INSTRUCTIONS TO FOLLOW: Set down the data again word for word. Skip any pictures.

DATA EXCERPT:

>>>>>

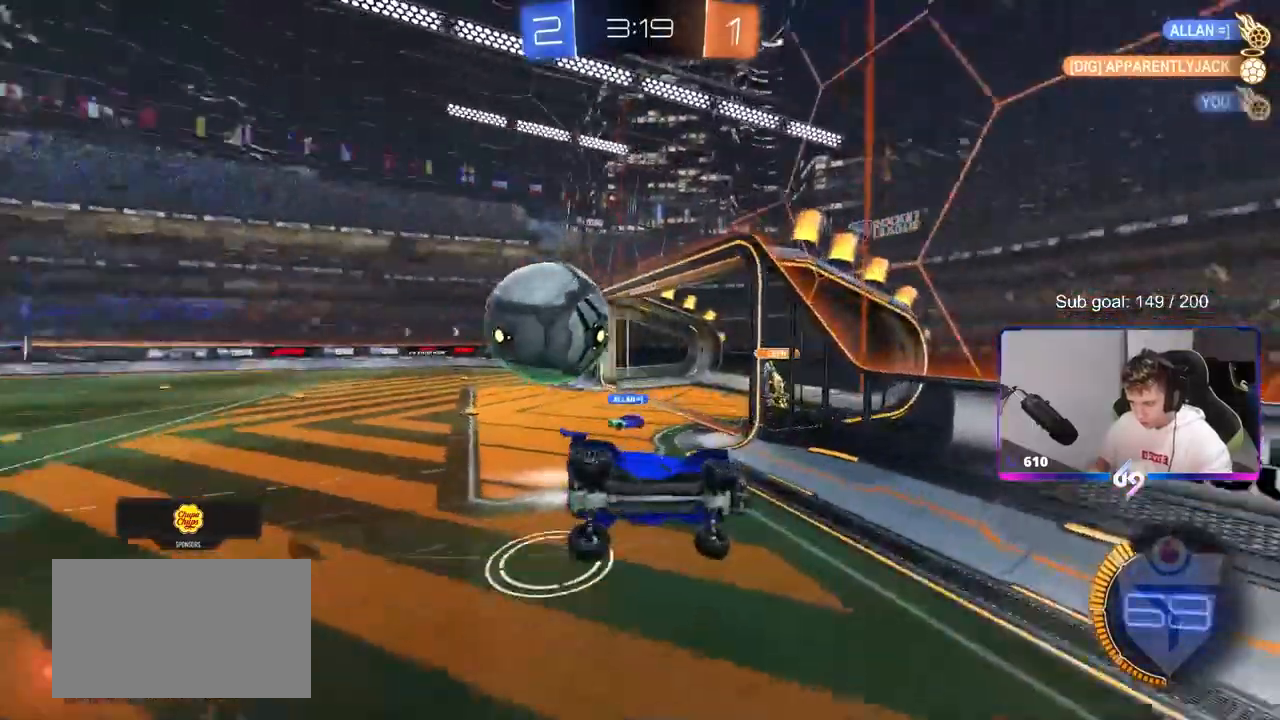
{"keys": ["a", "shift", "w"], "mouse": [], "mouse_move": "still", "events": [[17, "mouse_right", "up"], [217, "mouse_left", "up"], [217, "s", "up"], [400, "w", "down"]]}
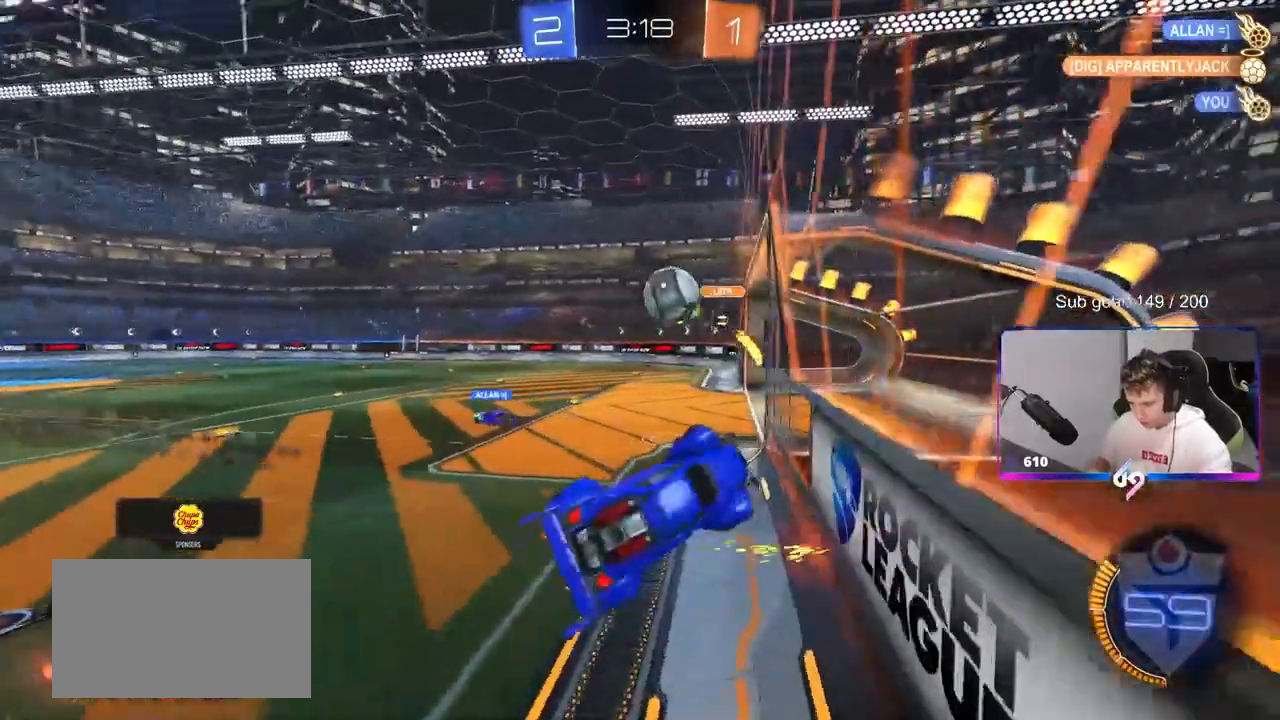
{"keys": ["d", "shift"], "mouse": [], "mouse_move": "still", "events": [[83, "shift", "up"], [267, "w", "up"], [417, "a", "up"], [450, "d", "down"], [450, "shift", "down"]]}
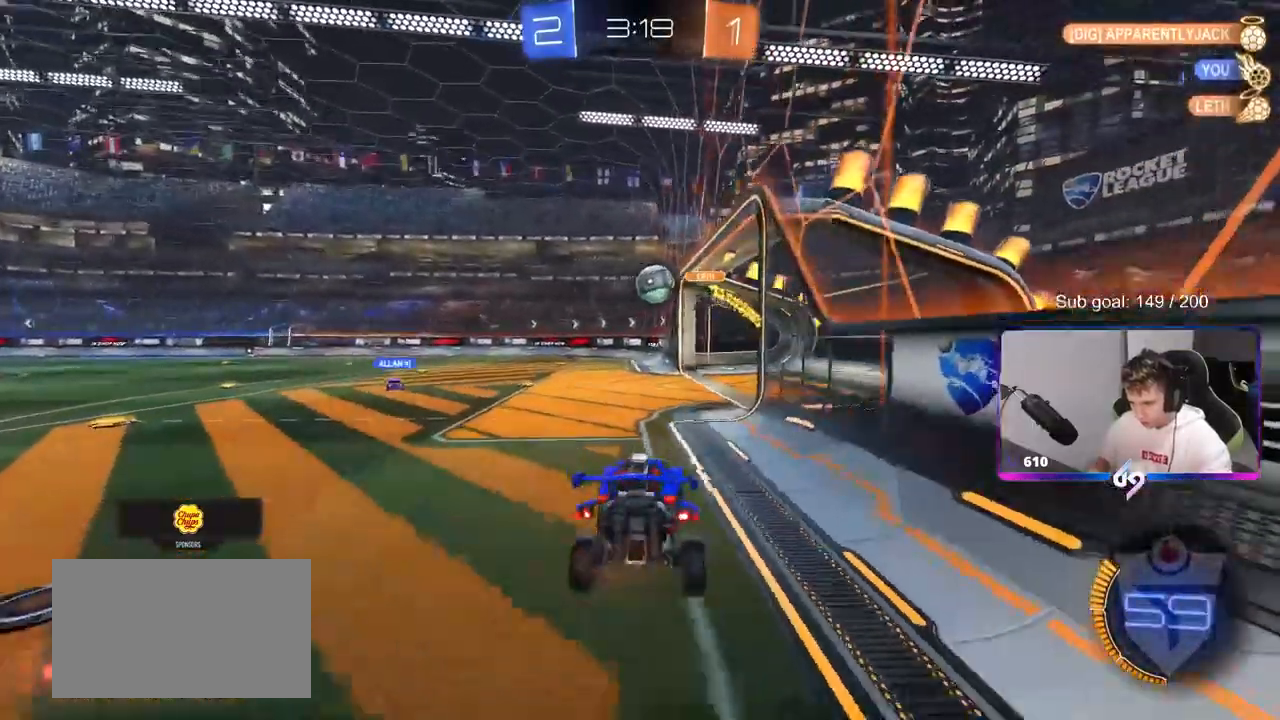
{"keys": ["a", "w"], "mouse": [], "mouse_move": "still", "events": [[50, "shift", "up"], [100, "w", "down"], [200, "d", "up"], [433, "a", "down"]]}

<<<<<

EXPECTED ANSWER:
{"keys": ["a", "shift", "w"], "mouse": [], "mouse_move": "still", "events": [[17, "mouse_right", "up"], [217, "mouse_left", "up"], [217, "s", "up"], [400, "w", "down"]]}
{"keys": ["d", "shift"], "mouse": [], "mouse_move": "still", "events": [[83, "shift", "up"], [267, "w", "up"], [417, "a", "up"], [450, "d", "down"], [450, "shift", "down"]]}
{"keys": ["a", "w"], "mouse": [], "mouse_move": "still", "events": [[50, "shift", "up"], [100, "w", "down"], [200, "d", "up"], [433, "a", "down"]]}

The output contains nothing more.